What needs to be done: Retype each of the following records in full, keeping every character, space and line break unchanged.

Material supplied:
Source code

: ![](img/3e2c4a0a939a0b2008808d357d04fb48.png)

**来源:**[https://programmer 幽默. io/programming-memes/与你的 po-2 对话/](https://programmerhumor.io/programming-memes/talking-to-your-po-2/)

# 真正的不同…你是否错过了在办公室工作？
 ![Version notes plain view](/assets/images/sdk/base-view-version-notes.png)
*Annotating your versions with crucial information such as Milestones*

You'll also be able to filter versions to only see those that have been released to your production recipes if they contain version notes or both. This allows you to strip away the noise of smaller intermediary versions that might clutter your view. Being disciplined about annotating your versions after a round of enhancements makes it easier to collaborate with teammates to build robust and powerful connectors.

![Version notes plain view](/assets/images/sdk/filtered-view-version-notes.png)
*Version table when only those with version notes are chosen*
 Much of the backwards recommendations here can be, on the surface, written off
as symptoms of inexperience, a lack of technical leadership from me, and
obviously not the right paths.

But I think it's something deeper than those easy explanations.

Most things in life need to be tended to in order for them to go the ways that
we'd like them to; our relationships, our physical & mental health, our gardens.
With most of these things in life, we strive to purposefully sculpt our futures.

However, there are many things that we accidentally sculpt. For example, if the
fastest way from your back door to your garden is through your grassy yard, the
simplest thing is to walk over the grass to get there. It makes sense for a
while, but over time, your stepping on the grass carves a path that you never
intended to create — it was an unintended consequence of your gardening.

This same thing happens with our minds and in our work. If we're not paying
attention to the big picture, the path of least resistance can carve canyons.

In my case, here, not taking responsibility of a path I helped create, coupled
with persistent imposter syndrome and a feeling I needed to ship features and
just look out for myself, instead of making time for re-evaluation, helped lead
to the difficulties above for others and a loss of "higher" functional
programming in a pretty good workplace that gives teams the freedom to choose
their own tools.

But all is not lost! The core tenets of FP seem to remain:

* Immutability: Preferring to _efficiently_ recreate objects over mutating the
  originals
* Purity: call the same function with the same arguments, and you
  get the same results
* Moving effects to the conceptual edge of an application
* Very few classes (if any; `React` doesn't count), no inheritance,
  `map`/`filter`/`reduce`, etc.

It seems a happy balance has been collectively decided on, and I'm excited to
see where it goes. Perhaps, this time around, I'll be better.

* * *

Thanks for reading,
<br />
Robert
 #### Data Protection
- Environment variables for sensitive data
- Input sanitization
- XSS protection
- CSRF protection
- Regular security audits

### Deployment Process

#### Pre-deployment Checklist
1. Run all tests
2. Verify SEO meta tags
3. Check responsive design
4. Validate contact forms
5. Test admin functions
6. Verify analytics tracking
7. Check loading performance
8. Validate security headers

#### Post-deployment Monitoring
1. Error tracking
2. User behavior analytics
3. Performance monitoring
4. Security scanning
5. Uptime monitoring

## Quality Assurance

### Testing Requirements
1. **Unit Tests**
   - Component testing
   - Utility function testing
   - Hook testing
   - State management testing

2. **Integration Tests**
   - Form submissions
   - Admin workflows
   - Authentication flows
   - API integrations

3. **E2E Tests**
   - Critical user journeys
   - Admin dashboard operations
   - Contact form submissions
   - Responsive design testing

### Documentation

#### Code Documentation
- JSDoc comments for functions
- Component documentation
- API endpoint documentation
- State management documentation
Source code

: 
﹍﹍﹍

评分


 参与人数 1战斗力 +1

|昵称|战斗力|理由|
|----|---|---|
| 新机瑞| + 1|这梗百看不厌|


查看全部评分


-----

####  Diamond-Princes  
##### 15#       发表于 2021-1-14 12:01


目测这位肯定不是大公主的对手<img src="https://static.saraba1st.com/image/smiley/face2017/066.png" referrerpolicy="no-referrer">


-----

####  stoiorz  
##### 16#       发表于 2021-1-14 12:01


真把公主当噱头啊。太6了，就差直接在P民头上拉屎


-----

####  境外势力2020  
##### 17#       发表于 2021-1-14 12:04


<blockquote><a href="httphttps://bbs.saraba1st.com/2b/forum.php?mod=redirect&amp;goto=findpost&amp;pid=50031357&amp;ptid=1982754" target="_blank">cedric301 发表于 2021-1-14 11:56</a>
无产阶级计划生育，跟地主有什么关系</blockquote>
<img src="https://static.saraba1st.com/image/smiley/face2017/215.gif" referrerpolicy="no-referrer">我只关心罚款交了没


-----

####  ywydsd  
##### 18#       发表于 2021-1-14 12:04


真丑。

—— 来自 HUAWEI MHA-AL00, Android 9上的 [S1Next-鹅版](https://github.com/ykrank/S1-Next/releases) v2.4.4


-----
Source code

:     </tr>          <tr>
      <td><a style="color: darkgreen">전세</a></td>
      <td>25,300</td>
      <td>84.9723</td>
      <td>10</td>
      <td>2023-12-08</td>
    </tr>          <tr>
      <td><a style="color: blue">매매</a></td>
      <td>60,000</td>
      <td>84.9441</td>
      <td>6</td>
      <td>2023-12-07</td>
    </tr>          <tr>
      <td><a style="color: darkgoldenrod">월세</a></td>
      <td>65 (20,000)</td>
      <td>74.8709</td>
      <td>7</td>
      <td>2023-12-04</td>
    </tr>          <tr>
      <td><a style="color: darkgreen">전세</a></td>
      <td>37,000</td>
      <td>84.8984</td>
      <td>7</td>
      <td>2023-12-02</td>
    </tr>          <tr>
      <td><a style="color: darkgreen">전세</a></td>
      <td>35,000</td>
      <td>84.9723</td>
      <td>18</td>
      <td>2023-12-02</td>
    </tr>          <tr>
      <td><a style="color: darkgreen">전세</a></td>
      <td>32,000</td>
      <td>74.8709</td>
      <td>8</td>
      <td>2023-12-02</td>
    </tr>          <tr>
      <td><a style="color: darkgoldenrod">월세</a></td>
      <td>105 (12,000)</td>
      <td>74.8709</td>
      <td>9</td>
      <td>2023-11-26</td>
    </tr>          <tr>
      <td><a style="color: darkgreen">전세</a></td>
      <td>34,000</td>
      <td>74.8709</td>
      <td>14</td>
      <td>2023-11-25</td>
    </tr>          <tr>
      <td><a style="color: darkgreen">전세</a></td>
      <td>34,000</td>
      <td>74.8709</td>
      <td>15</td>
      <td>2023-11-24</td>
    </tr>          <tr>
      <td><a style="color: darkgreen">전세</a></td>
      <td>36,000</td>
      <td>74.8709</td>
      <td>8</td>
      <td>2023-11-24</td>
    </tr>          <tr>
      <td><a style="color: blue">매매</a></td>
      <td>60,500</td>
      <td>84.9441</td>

Solution for this exercise:
Source code

: ![](img/3e2c4a0a939a0b2008808d357d04fb48.png)

**来源:**[https://programmer 幽默. io/programming-memes/与你的 po-2 对话/](https://programmerhumor.io/programming-memes/talking-to-your-po-2/)

# 真正的不同…你是否错过了在办公室工作？
 ![Version notes plain view](/assets/images/sdk/base-view-version-notes.png)
*Annotating your versions with crucial information such as Milestones*

You'll also be able to filter versions to only see those that have been released to your production recipes if they contain version notes or both. This allows you to strip away the noise of smaller intermediary versions that might clutter your view. Being disciplined about annotating your versions after a round of enhancements makes it easier to collaborate with teammates to build robust and powerful connectors.

![Version notes plain view](/assets/images/sdk/filtered-view-version-notes.png)
*Version table when only those with version notes are chosen*
 Much of the backwards recommendations here can be, on the surface, written off
as symptoms of inexperience, a lack of technical leadership from me, and
obviously not the right paths.

But I think it's something deeper than those easy explanations.

Most things in life need to be tended to in order for them to go the ways that
we'd like them to; our relationships, our physical & mental health, our gardens.
With most of these things in life, we strive to purposefully sculpt our futures.

However, there are many things that we accidentally sculpt. For example, if the
fastest way from your back door to your garden is through your grassy yard, the
simplest thing is to walk over the grass to get there. It makes sense for a
while, but over time, your stepping on the grass carves a path that you never
intended to create — it was an unintended consequence of your gardening.

This same thing happens with our minds and in our work. If we're not paying
attention to the big picture, the path of least resistance can carve canyons.

In my case, here, not taking responsibility of a path I helped create, coupled
with persistent imposter syndrome and a feeling I needed to ship features and
just look out for myself, instead of making time for re-evaluation, helped lead
to the difficulties above for others and a loss of "higher" functional
programming in a pretty good workplace that gives teams the freedom to choose
their own tools.

But all is not lost! The core tenets of FP seem to remain:

* Immutability: Preferring to _efficiently_ recreate objects over mutating the
  originals
* Purity: call the same function with the same arguments, and you
  get the same results
* Moving effects to the conceptual edge of an application
* Very few classes (if any; `React` doesn't count), no inheritance,
  `map`/`filter`/`reduce`, etc.

It seems a happy balance has been collectively decided on, and I'm excited to
see where it goes. Perhaps, this time around, I'll be better.

* * *

Thanks for reading,
<br />
Robert
 #### Data Protection
- Environment variables for sensitive data
- Input sanitization
- XSS protection
- CSRF protection
- Regular security audits

### Deployment Process

#### Pre-deployment Checklist
1. Run all tests
2. Verify SEO meta tags
3. Check responsive design
4. Validate contact forms
5. Test admin functions
6. Verify analytics tracking
7. Check loading performance
8. Validate security headers

#### Post-deployment Monitoring
1. Error tracking
2. User behavior analytics
3. Performance monitoring
4. Security scanning
5. Uptime monitoring

## Quality Assurance

### Testing Requirements
1. **Unit Tests**
   - Component testing
   - Utility function testing
   - Hook testing
   - State management testing

2. **Integration Tests**
   - Form submissions
   - Admin workflows
   - Authentication flows
   - API integrations

3. **E2E Tests**
   - Critical user journeys
   - Admin dashboard operations
   - Contact form submissions
   - Responsive design testing

### Documentation

#### Code Documentation
- JSDoc comments for functions
- Component documentation
- API endpoint documentation
- State management documentation
Source code

: 
﹍﹍﹍

评分


 参与人数 1战斗力 +1

|昵称|战斗力|理由|
|----|---|---|
| 新机瑞| + 1|这梗百看不厌|


查看全部评分


-----

####  Diamond-Princes  
##### 15#       发表于 2021-1-14 12:01


目测这位肯定不是大公主的对手<img src="https://static.saraba1st.com/image/smiley/face2017/066.png" referrerpolicy="no-referrer">


-----

####  stoiorz  
##### 16#       发表于 2021-1-14 12:01


真把公主当噱头啊。太6了，就差直接在P民头上拉屎


-----

####  境外势力2020  
##### 17#       发表于 2021-1-14 12:04


<blockquote><a href="httphttps://bbs.saraba1st.com/2b/forum.php?mod=redirect&amp;goto=findpost&amp;pid=50031357&amp;ptid=1982754" target="_blank">cedric301 发表于 2021-1-14 11:56</a>
无产阶级计划生育，跟地主有什么关系</blockquote>
<img src="https://static.saraba1st.com/image/smiley/face2017/215.gif" referrerpolicy="no-referrer">我只关心罚款交了没


-----

####  ywydsd  
##### 18#       发表于 2021-1-14 12:04


真丑。

—— 来自 HUAWEI MHA-AL00, Android 9上的 [S1Next-鹅版](https://github.com/ykrank/S1-Next/releases) v2.4.4


-----
Source code

:     </tr>          <tr>
      <td><a style="color: darkgreen">전세</a></td>
      <td>25,300</td>
      <td>84.9723</td>
      <td>10</td>
      <td>2023-12-08</td>
    </tr>          <tr>
      <td><a style="color: blue">매매</a></td>
      <td>60,000</td>
      <td>84.9441</td>
      <td>6</td>
      <td>2023-12-07</td>
    </tr>          <tr>
      <td><a style="color: darkgoldenrod">월세</a></td>
      <td>65 (20,000)</td>
      <td>74.8709</td>
      <td>7</td>
      <td>2023-12-04</td>
    </tr>          <tr>
      <td><a style="color: darkgreen">전세</a></td>
      <td>37,000</td>
      <td>84.8984</td>
      <td>7</td>
      <td>2023-12-02</td>
    </tr>          <tr>
      <td><a style="color: darkgreen">전세</a></td>
      <td>35,000</td>
      <td>84.9723</td>
      <td>18</td>
      <td>2023-12-02</td>
    </tr>          <tr>
      <td><a style="color: darkgreen">전세</a></td>
      <td>32,000</td>
      <td>74.8709</td>
      <td>8</td>
      <td>2023-12-02</td>
    </tr>          <tr>
      <td><a style="color: darkgoldenrod">월세</a></td>
      <td>105 (12,000)</td>
      <td>74.8709</td>
      <td>9</td>
      <td>2023-11-26</td>
    </tr>          <tr>
      <td><a style="color: darkgreen">전세</a></td>
      <td>34,000</td>
      <td>74.8709</td>
      <td>14</td>
      <td>2023-11-25</td>
    </tr>          <tr>
      <td><a style="color: darkgreen">전세</a></td>
      <td>34,000</td>
      <td>74.8709</td>
      <td>15</td>
      <td>2023-11-24</td>
    </tr>          <tr>
      <td><a style="color: darkgreen">전세</a></td>
      <td>36,000</td>
      <td>74.8709</td>
      <td>8</td>
      <td>2023-11-24</td>
    </tr>          <tr>
      <td><a style="color: blue">매매</a></td>
      <td>60,500</td>
      <td>84.9441</td>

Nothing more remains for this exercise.